## [Directions]
In each item, change "Wrap" to "Enclose" and write the lines out again with nothing else altered.

## [Rows]
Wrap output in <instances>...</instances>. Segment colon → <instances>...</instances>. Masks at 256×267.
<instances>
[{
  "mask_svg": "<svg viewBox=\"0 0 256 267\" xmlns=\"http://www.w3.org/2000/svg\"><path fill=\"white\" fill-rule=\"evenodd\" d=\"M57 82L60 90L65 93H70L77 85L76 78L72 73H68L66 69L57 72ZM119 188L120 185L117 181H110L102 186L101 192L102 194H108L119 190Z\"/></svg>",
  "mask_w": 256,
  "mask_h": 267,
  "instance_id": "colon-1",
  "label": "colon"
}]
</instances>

## [Exercise result]
Enclose output in <instances>...</instances>. Segment colon → <instances>...</instances>. Masks at 256×267.
<instances>
[{
  "mask_svg": "<svg viewBox=\"0 0 256 267\" xmlns=\"http://www.w3.org/2000/svg\"><path fill=\"white\" fill-rule=\"evenodd\" d=\"M57 82L60 90L65 93H70L77 85L76 78L72 73H68L66 69L57 72ZM119 188L120 185L117 181H110L102 186L101 192L102 194H108L119 190Z\"/></svg>",
  "mask_w": 256,
  "mask_h": 267,
  "instance_id": "colon-1",
  "label": "colon"
}]
</instances>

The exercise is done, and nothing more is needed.